Mengacu data OTC Bloomberg sampai Rabu malam, hampir semua tenor mencatat kenaikan imbal hasil.
Yield SBN acuan 10 tahun naik 6,7 basis poin menyentuh 7,09%. Ini adalah tingkat imbal hasil tertinggi sejak 3 Februari atau dalam enam pekan terakhir.
Begitu juga tenor 5 tahun yang naik 8,2 basis poin, kini di 6,803% juga jadi yang tertinggi akhir Februari lalu.
Dalam sebulan terakhir, mayoritas tenor SBN bergerak naik imbal hasilnya, indikasi tekanan harga. Yield acuan 10 tahun misalnya, sudah naik 27 basis poin. Sedangkan tenor lebih pendek 2 tahun dan 5 tahun, yield-nya naik masing-masing 9,1 bps dan 21,3 bps pada periode yang sama.

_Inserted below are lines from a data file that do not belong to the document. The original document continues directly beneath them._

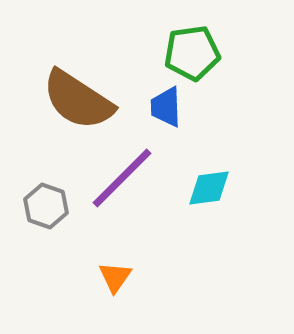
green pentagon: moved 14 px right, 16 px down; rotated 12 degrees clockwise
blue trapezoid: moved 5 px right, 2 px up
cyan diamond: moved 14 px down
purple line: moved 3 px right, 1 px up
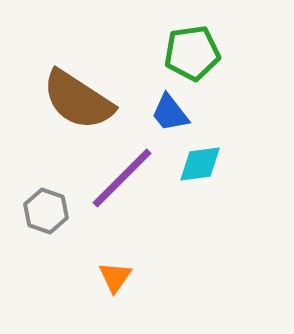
blue trapezoid: moved 4 px right, 6 px down; rotated 36 degrees counterclockwise
cyan diamond: moved 9 px left, 24 px up
gray hexagon: moved 5 px down
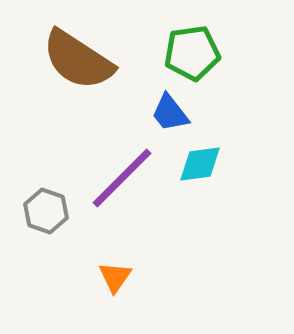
brown semicircle: moved 40 px up
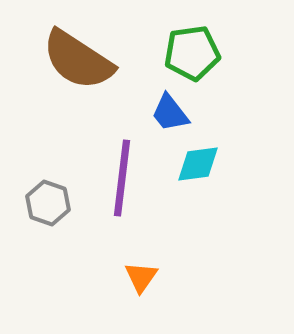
cyan diamond: moved 2 px left
purple line: rotated 38 degrees counterclockwise
gray hexagon: moved 2 px right, 8 px up
orange triangle: moved 26 px right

Sementara tenor lebih panjang 15Y dan 20Y masing-masing naik 6,5 bps dan 5,9 bps dalam sebulan terakhir.
Kekhawatiran akan prospek fiskal Indonesia ditengarai menjadi pemicu terbesar susutnya animo asing di instrumen fixed income tersebut.
Laporan kinerja APBN sampai akhir Februari yang mencatat defisit akibat penurunan penerimaan pajak, menyalakan peringatan kehati-hatian pada para pemegang surat utang.
Defisit yang langka terjadi di awal tahun, dikhawatirkan akan memaksa Pemerintah RI menerbitkan surat utang lebih banyak untuk menambal anggaran yang tekor, di tengah rencana belanja program-program prioritas Presiden Prabowo Subianto yang memakan biaya besar.
Batas atas defisit fiskal 3% berpotensi jebol apabila tidak ada upaya penambahan sumber pendapatan atau pengurangan belanja.
Kabar yang dilontar oleh Menkeu Sri mungkin memberi sedikit kelegaan meski pasar terlihat masih menahan diri.
"Pertumbuhan [penerimaan pajak] 6,6% positif lebih baik dibandingkan yang kami sampaikan Februari per akhir posisi yaitu negatif 3,8%. Pada 1-17 Maret 2025, terjadi turn around dari penerimaan bruto yang tadinya negatif 3,8% akhir Februari pada 17 Maret, posisi sudah positif 6,6%," ujar Sri Mulyani dalam konferensi pers, Selasa (18/3/2025).
Yield SUN pada Kamis pagi ini melanjutkan kenaikan di sebagian tenor. Untuk tenor 10 tahun, tingkat imbal hasilnya pagi ini terpantau menyentuh 7,103%.
Gubernur BI Perry Warjiyo dalam taklimat media kemarin mengatakan, otoritas bank sentral akan memastikan aset keuangan di Indonesia, khususnya Surat Berharga Negara (SBN) dan Sekuritas Rupiah Bank Indonesia (SRBI), akan tetap menarik sebagai tempat berinvestasi bagi investor asing.
-- dengan bantuan Recha Tiara Darmawan.